## Aim of the task
From the line that contains "focal_35mm: 30" to the last line of the data below, transcribe every line exactly. Do not include the pictures.

## Information provided
━━━━━━
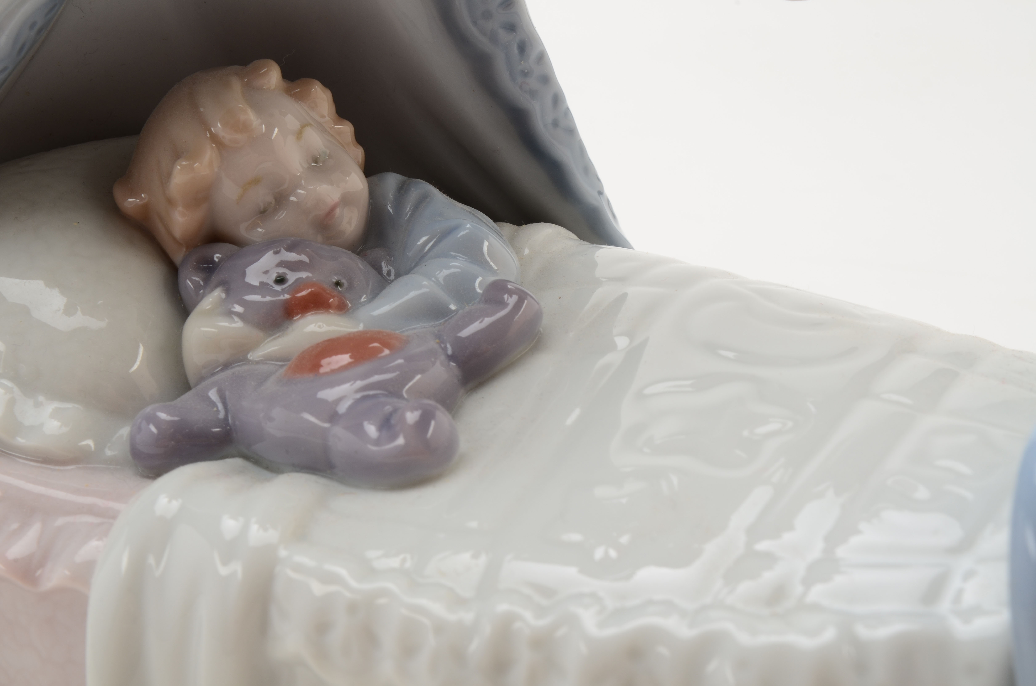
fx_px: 1938
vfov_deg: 20.1
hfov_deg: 29.9
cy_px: 343
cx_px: 518
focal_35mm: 68
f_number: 25
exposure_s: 1/160
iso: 100
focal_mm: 45
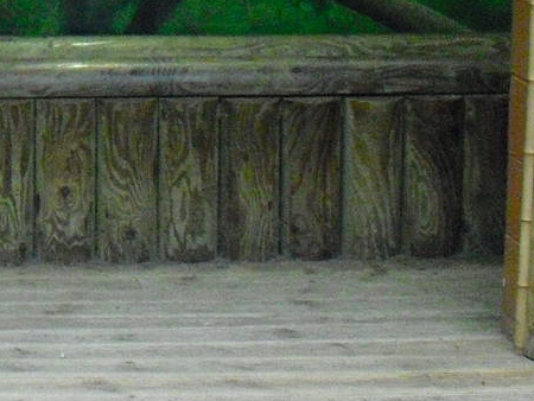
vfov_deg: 11.2
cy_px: -154
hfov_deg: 14.7
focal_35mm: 128
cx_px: -173
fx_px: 1976
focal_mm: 6.3
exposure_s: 1/100
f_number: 3.1
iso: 800
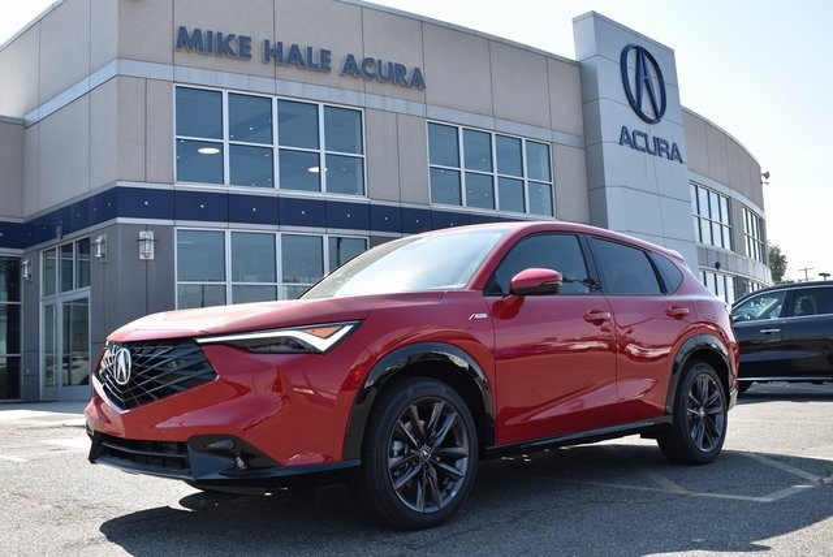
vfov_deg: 35.6
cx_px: 416
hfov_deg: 51.2
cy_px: 278
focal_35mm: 38
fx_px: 868
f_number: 7.1
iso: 100
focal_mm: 25
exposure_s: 1/200
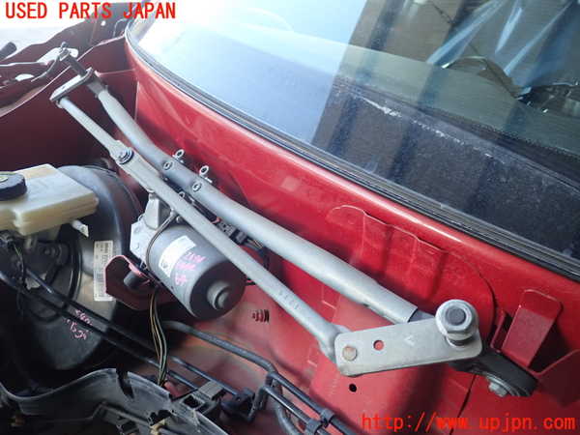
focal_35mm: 30
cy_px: 218
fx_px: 503
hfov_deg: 60.0
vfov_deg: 46.8
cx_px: 290
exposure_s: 1/125
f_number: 2.3
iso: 250
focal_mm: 5.5
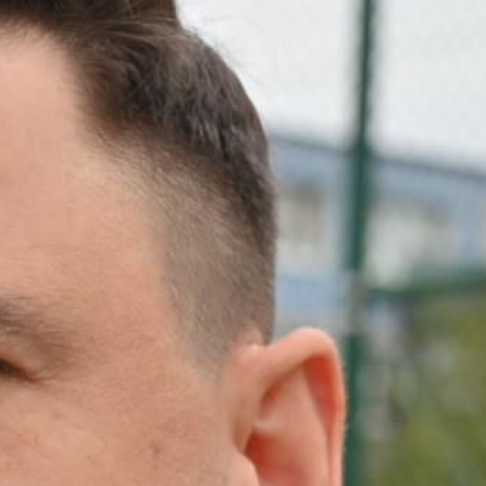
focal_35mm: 281
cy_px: 462
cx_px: -128
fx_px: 4463
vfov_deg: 6.2
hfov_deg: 6.2
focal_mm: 70
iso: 100
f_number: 9
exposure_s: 1/100
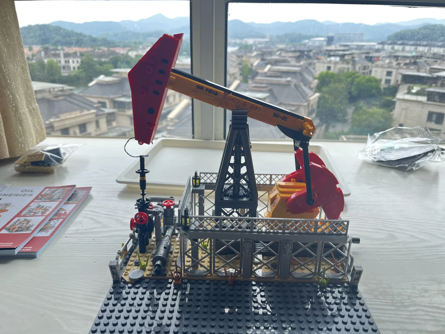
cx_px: 222
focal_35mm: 26
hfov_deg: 67.3
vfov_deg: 53.1
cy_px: 167
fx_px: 334
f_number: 1.6
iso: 50
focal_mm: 5.1
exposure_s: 1/167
━━━━━━
## Completed exercise
focal_35mm: 30
cy_px: 218
fx_px: 503
hfov_deg: 60.0
vfov_deg: 46.8
cx_px: 290
exposure_s: 1/125
f_number: 2.3
iso: 250
focal_mm: 5.5
focal_35mm: 281
cy_px: 462
cx_px: -128
fx_px: 4463
vfov_deg: 6.2
hfov_deg: 6.2
focal_mm: 70
iso: 100
f_number: 9
exposure_s: 1/100
cx_px: 222
focal_35mm: 26
hfov_deg: 67.3
vfov_deg: 53.1
cy_px: 167
fx_px: 334
f_number: 1.6
iso: 50
focal_mm: 5.1
exposure_s: 1/167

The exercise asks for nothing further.